Lots of coaches buy in to one or the other and pride themselves on it. We get asked it a lot from parents and players, some topics surround it- what should coaches at the elite levels (AA and AAA) focus on more… systems or allow individual skill to take over? Your answer… both are equally as important. Let me explain why.
Hockey is a team sport as we all know. We are taught it from the day we first lace up our skates and participate in our first ever practice, all the way to when we put the blades on for the last time. It is a team game and everybody has to buy in and work hard for the betterment of the team. I mean at the end of the day… if everyone is on the same page all at once, that sounds fairly powerful doesn’t it?
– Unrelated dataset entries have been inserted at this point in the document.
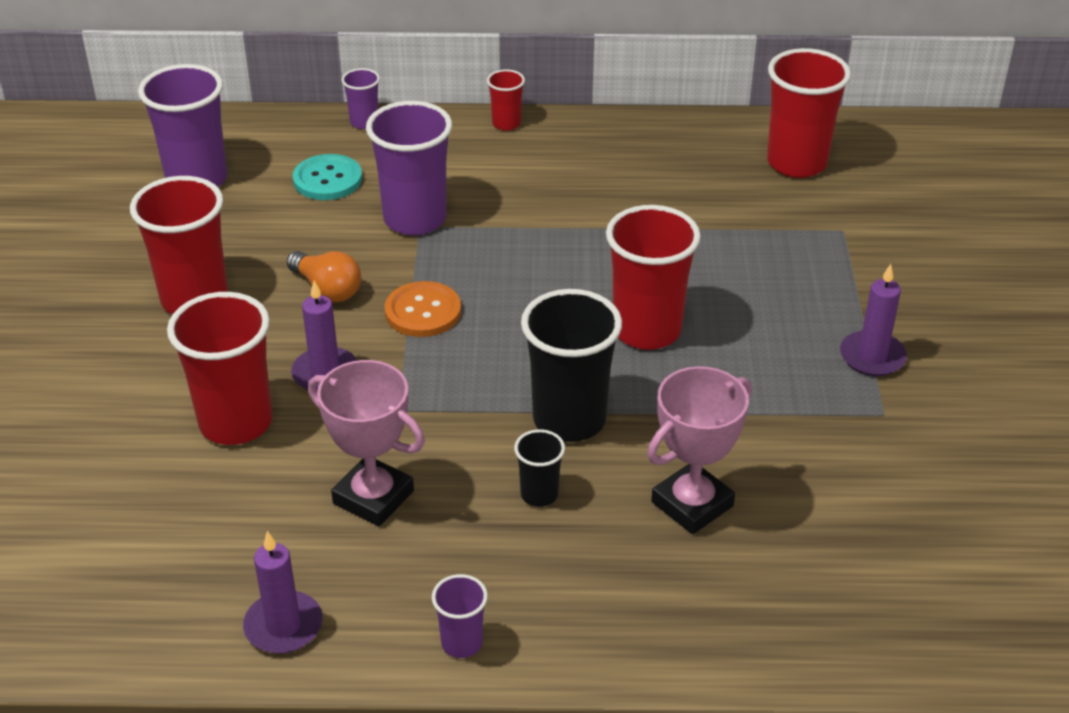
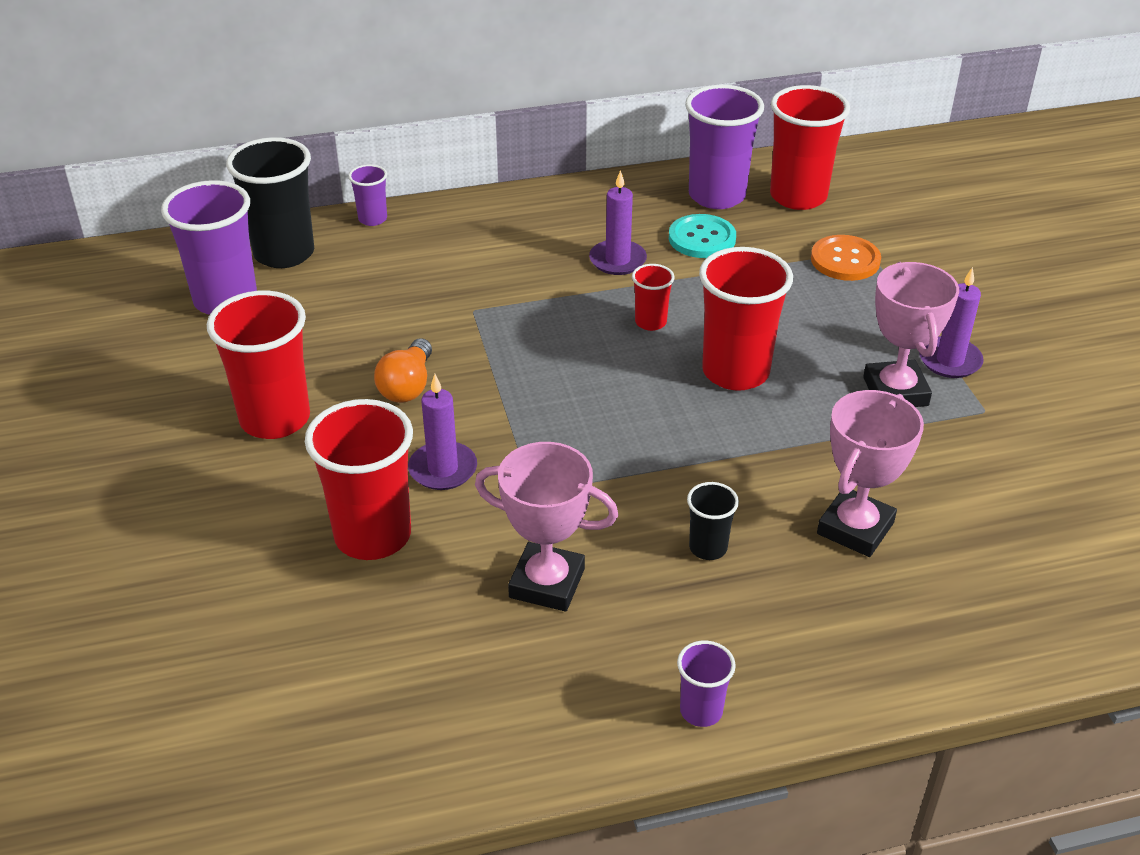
camera: 15 degrees left, 0 degrees up
purple candle [243,531,322,654] -> purple candle moved to [589,170,647,275]
orange light bulb [286,251,361,302] -> orange light bulb turned 75 degrees clockwise [374,338,432,403]
turquoise button [293,154,362,200] -> turquoise button moved to [669,214,736,258]
purple cup [366,101,452,235] -> purple cup moved to [685,85,764,209]
orange button [385,281,461,337] -> orange button moved to [811,235,881,281]
red cup [487,69,525,131] -> red cup moved to [632,264,674,331]
black cup [521,289,622,442] -> black cup moved to [226,137,314,268]
none -> pink trophy [863,262,959,407]

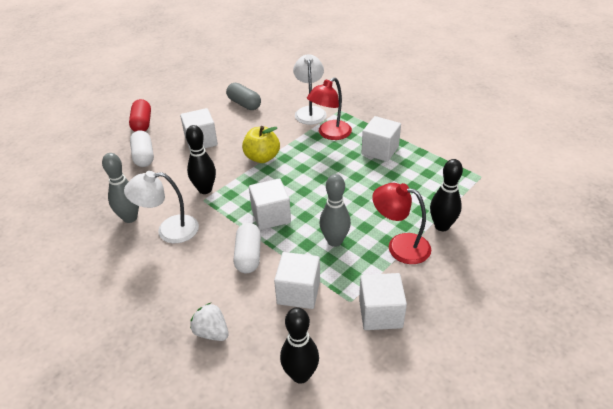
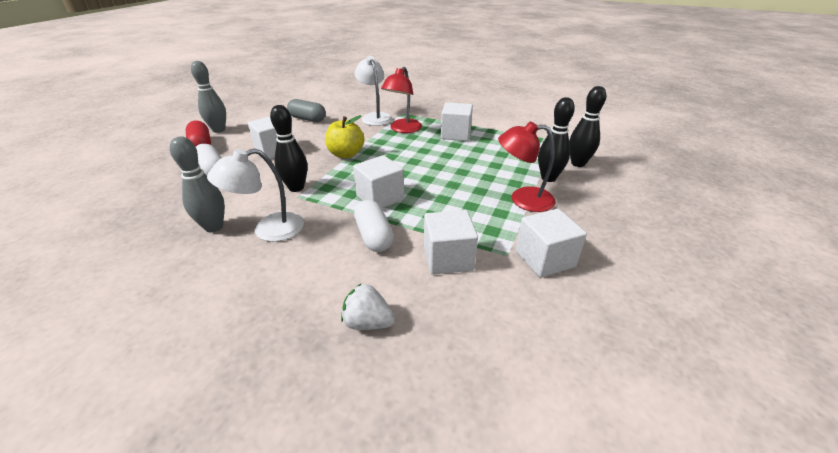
camera: 20 degrees left, 5 degrees down
black bowling pin [280,307,319,384] -> black bowling pin moved to [569,86,606,167]
grey bowling pin [319,174,351,247] -> grey bowling pin moved to [191,61,226,133]

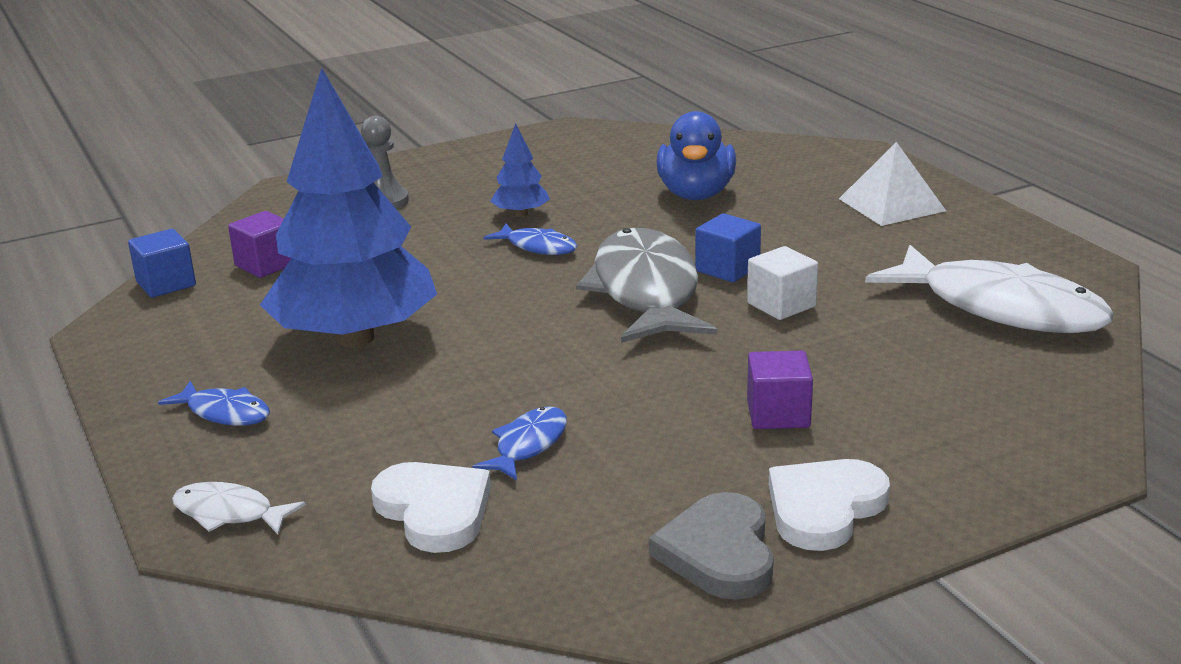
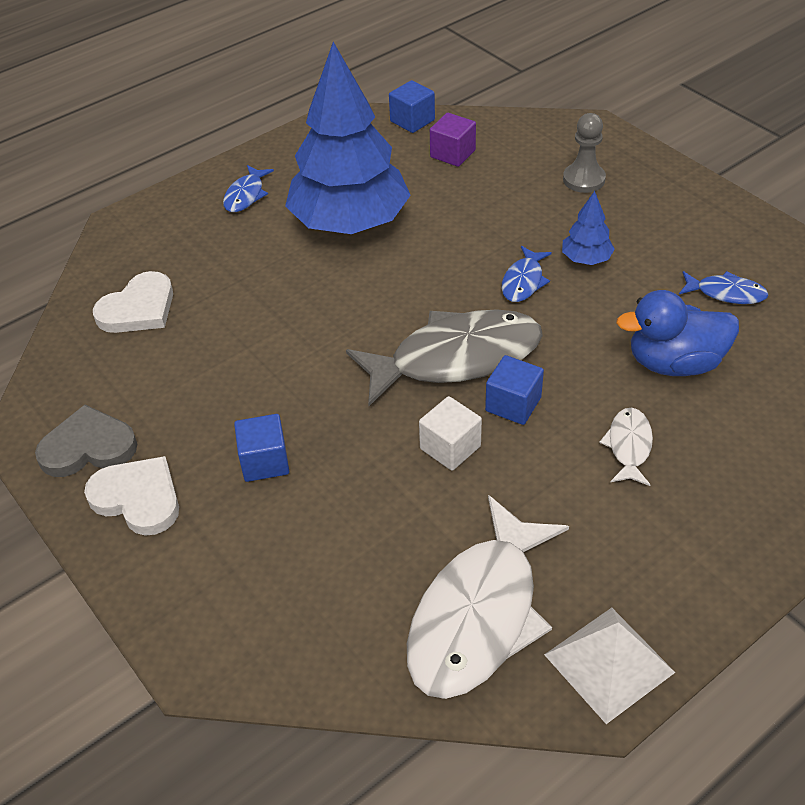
camera: 80 degrees right, 20 degrees up
white fish [172,482,306,535] -> white fish moved to [599,408,653,486]
blue fish [472,406,567,481] -> blue fish moved to [679,271,768,304]
purple cube [747,351,813,429] -> blue cube [234,414,289,482]
white pyramid [839,142,946,226] -> white pyramid moved to [544,608,676,724]

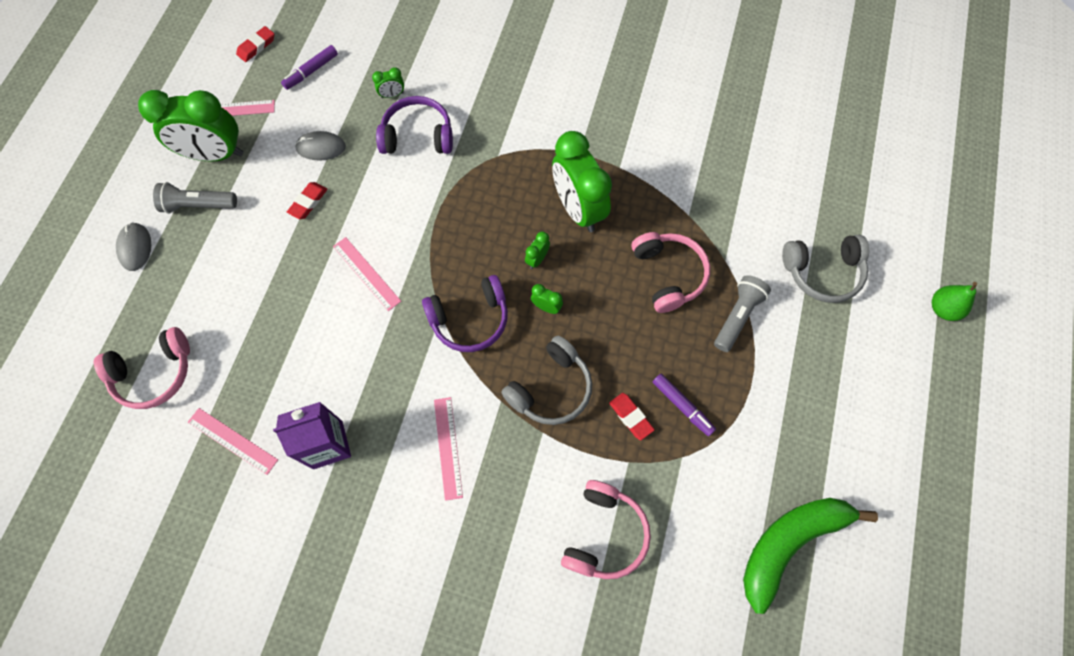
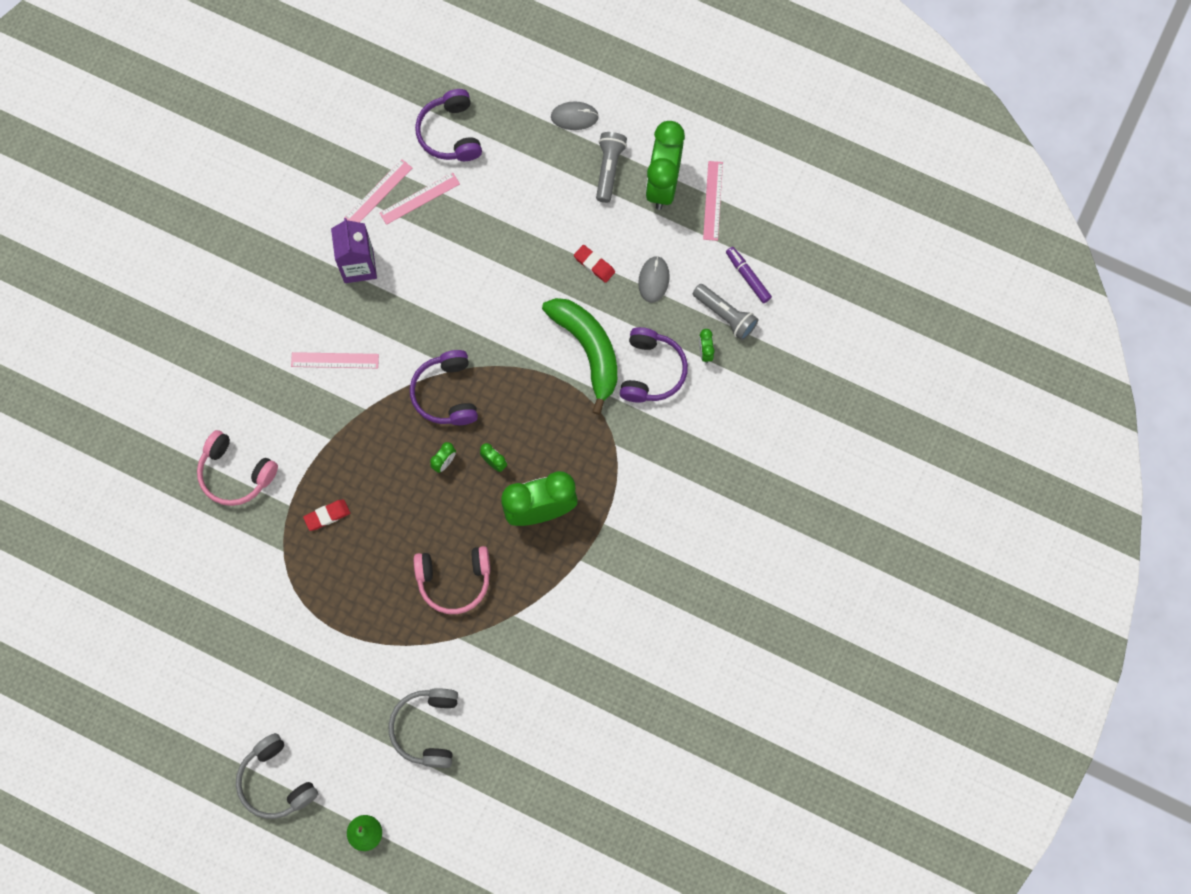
camera: 100 degrees right, 5 degrees up
pink headphones [94,327,190,409] -> purple headphones [415,89,482,161]
red eraser [236,26,275,62] -> none
pink ruler [333,237,401,311] -> pink ruler moved to [379,173,460,225]
grey headphones [501,336,592,425] -> grey headphones moved to [236,733,318,819]
purple marker [653,374,716,436] -> none
grey flashlight [714,275,771,352] -> grey flashlight moved to [693,284,758,340]
green banana [743,498,878,614] -> green banana moved to [542,298,617,415]

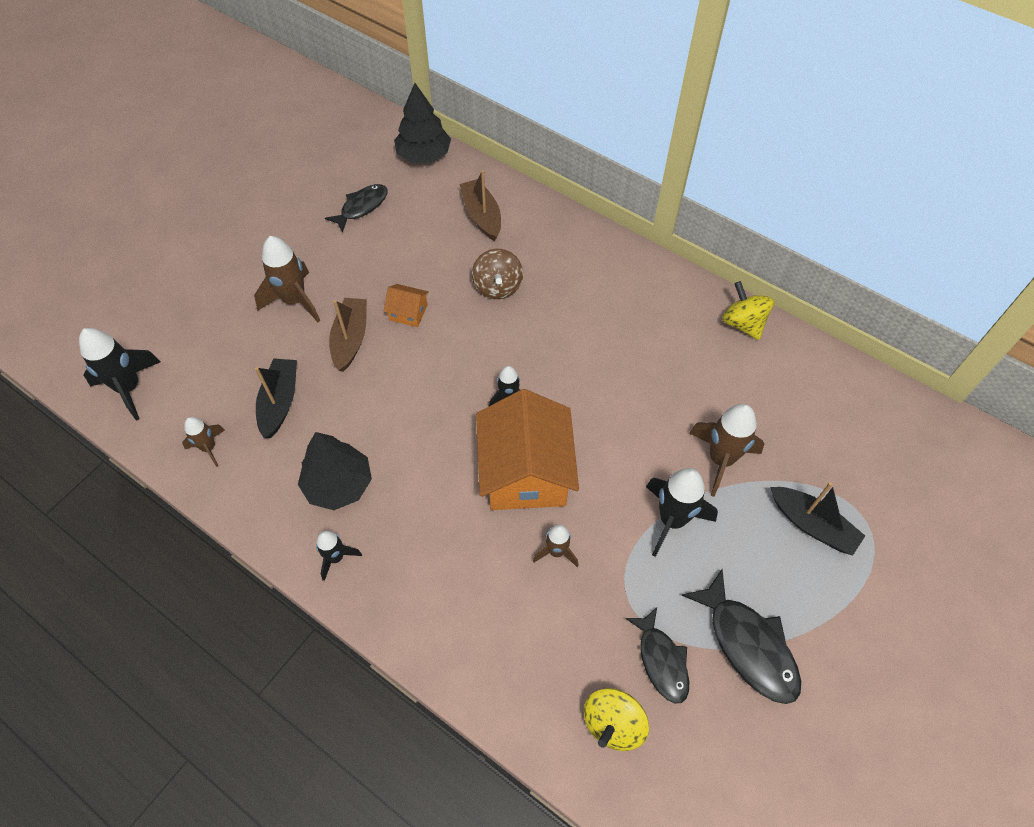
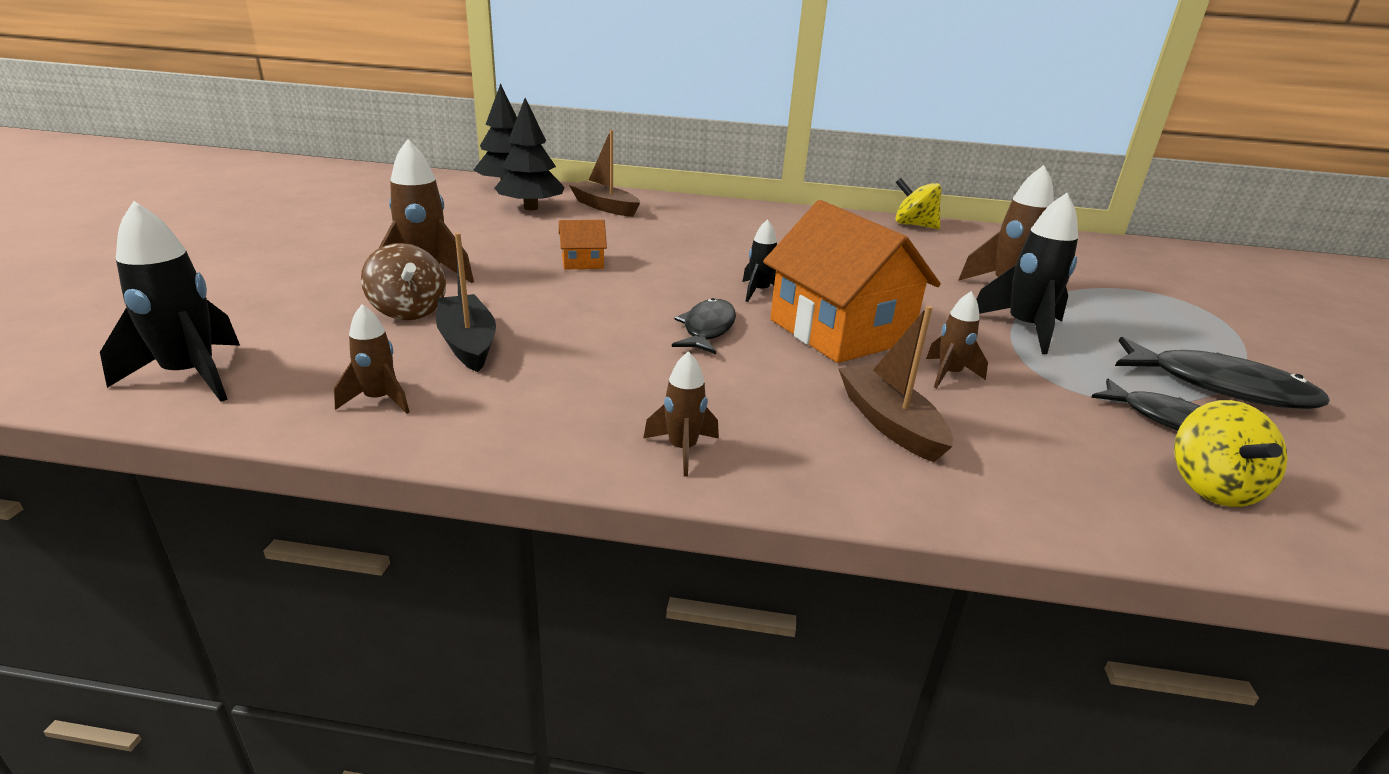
camera: 30 degrees left, 30 degrees down
black tree [298,432,372,510] -> black tree moved to [495,98,565,210]
black rocket [316,531,362,581] -> brown rocket [643,351,719,477]
black fish [325,184,387,233] -> black fish moved to [672,298,736,354]
brown boat [329,298,367,372] -> brown boat moved to [838,306,953,462]
brown spinning top [472,249,523,299] -> brown spinning top moved to [361,243,446,320]
black boat [770,482,865,555] -> none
Now when we talk about everyone being on the same page, but at full speed mentally and physically to just about perfection- now we are talking. This is why systems have always been, are, and will be crucial in any teams’ success. I hear the argument of not turning players into robots in Minor Hockey and letting them be creative. Okay, understandable. But why do we have positions then in hockey? Why can’t everyone just skate around and be creative, and do whatever they want on the ice? X’s and O’s have a place in hockey.
We have 5 players on the ice at one time- we need to unify those numbers into one powerful unit in all areas of the ice- and have it run flawlessly through repetition in practice. Getting it to the point of being like a well-oiled machine. THIS IS WHERE YOUR FOUNDATION IS- is in your systems. This needs to be established at the start of the year so by the time playoffs roll around… you aren’t teaching your team how to forecheck or how to break out of your own end the week prior. Lay the ground work and build off of that. There are reasons, skill wise, why you chose the players you did and why they are at that level. So now, we need to begin the process of having them play as a team and buy in to a structure that will allow us to be hard to play against, in the sense of unwavering systems and constant attack. Being hard to pick apart and find holes in.
Now you have laid the foundation for your systems. You have worked repeatedly on your d-zone coverage, break outs, zone entries, regroups, etc. Now that the players all have a decent feel for it all and it is slowly coming together… now we focus a bit more on individual skill, or at minimum positional skill development. We have some systems- now lets sprinkle a higher skill set in amongst those systems. X’s and O’s are not too much for players to be creative in amongst by any means. THIS IS WHAT SEPARATES at the minor hockey level. Forwards- sure coach wants you to take pucks wide as F1 on the zone entry- but do you manipulate the D’s skates and gap? Can you make a play within a change of speed? Can you manipulate his stick positioning to create a seam? Can you shoot in full stride? These are not systems… yet things that you CAN do within a system while still buying in. When I scout I don’t like seeing players play like robots. Play your role and do your part- but please stop doing the same set play every single time with no deception. Think outside the box a little bit. Come off the wall when you get the puck as a winger on the boards in your own end. Fake the D outside and then move it to the middle. D- manipulate your forechecker so it opens up your centre guy on the break out. Players need to be taught this things and not just strictly systems because if they play ONLY off of systems- when they leave your team, they are done. They are basically back to where they were in the fall when you picked them.
Now, its the middle of the season and you have a solid foundation of systems- have worked lots on skill work- now the door is wide open. You have something to build off of now. You can add on more options in each area for systems- maybe you have 3 or 4 options for forechecks, set plays on the breakout off of a d-zone draw, specific plays on your regroup- whatever it may be. But you have the skill set and the foundation to build. Much like off-season training- you need to set a platform where you can jump off of and allow yourself to grow. Every player was chose for a role on a team and I get that- but don’t halt their growth potential by not working on their skill to be able to take charge of the game with and without the puck.
Give your players all the tools that you can, to add more skills to his arsenal, to increase his hockey IQ, increase his confidence- while AT THE SAME TIME- making your team a better 5-man unit. Our job in minor hockey is to prepare them for junior- at the junior level, both systems and skill are important. For development, and current success.